Oposiciones en igualdad
El reciente acuerdo alcanzado entre los interinos y el Ministerio de Educación en Ceuta es, sin duda, un paso importante en la lucha por la equidad en el acceso a las oposiciones. La medida que aplaza la convocatoria de oposiciones en Primaria y Secundaria hasta coincidir con Andalucía es una tabla de salvación para muchos, pero no soluciona el problema estructural que subyace en todo este conflicto. Los interinos de Ceuta llevan años luchando contra una desigualdad evidente entre los territorios, una disparidad que se refleja no solo en las fechas de las oposiciones, sino también en la falta de oportunidades para aquellos que quieren quedarse a trabajar y vivir en su ciudad.
El hecho de que las oposiciones en Ceuta no coincidan con las de Andalucía, como ocurre en otras comunidades autónomas, genera una doble desventaja para los aspirantes ceutíes. Muchos se ven forzados a presentarse en Andalucía, pero sin poder integrar sus méritos adquiridos en Ceuta, mientras que los andaluces pueden optar a las plazas de Ceuta con su experiencia acumulada en su región. Esto crea un agravio comparativo que pone en evidencia una vez más la falta de una política educativa coherente y justa que trate por igual a todos los territorios.
Aunque el aplazamiento de las oposiciones es un alivio temporal, la falta de una solución definitiva a esta desigualdad refleja la ineficacia del Ministerio de Educación. La mala gestión y la falta de planificación no solo afectan a los docentes, sino también a los estudiantes, que sufren las consecuencias de un sistema educativo inestable. El constante cambio de profesores, la falta de arraigo de los interinos y la presión sobre los centros educativos contribuyen a la desestabilización del sistema, afectando la calidad de la enseñanza y el bienestar de los alumnos.

Datos para interpretar gráficos:

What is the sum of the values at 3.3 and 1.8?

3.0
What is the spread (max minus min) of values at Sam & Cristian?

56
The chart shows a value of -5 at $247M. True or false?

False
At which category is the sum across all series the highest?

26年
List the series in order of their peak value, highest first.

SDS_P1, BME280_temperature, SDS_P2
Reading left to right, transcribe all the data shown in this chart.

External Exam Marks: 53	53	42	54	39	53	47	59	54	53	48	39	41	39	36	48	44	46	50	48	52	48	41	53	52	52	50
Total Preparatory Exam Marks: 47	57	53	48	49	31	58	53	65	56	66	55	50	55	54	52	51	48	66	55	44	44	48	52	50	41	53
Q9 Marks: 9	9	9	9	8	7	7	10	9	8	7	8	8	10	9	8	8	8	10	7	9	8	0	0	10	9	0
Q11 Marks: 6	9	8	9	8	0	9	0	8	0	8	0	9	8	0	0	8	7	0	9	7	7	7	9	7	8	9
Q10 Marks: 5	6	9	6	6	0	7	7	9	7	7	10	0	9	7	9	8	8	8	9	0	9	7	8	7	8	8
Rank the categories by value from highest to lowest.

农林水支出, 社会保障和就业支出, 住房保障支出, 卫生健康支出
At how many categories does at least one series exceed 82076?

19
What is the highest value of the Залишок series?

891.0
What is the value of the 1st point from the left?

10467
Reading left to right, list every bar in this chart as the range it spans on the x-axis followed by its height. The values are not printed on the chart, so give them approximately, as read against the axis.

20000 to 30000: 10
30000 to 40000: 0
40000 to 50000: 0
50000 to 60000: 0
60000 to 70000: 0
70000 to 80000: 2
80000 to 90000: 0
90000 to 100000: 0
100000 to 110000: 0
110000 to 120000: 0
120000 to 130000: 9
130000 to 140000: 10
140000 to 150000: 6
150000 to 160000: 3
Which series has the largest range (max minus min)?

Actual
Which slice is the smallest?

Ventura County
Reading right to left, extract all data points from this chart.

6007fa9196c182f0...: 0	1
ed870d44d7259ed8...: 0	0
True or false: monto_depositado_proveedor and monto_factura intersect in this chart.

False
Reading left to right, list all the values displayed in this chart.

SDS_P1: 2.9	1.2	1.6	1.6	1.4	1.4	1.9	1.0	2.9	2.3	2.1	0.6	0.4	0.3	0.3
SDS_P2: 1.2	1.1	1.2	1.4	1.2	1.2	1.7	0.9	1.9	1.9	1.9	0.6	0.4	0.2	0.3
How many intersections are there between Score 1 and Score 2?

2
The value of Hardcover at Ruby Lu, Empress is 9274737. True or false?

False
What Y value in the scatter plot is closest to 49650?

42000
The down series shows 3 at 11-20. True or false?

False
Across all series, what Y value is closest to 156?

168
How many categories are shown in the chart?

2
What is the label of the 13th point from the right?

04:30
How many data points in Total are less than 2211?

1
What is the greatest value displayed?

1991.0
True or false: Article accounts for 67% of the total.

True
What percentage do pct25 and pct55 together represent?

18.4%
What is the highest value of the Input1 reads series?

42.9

• Sobre la tarea: ¿Puedes transcribir del texto sobre las oposiciones en Ceuta el fragmento que comienza en "Oposiciones en igualdad" y termina en "en su ciudad."? El material no interviene en lo que se pide aquí.

• Solución propuesta:
Oposiciones en igualdad
El reciente acuerdo alcanzado entre los interinos y el Ministerio de Educación en Ceuta es, sin duda, un paso importante en la lucha por la equidad en el acceso a las oposiciones. La medida que aplaza la convocatoria de oposiciones en Primaria y Secundaria hasta coincidir con Andalucía es una tabla de salvación para muchos, pero no soluciona el problema estructural que subyace en todo este conflicto. Los interinos de Ceuta llevan años luchando contra una desigualdad evidente entre los territorios, una disparidad que se refleja no solo en las fechas de las oposiciones, sino también en la falta de oportunidades para aquellos que quieren quedarse a trabajar y vivir en su ciudad.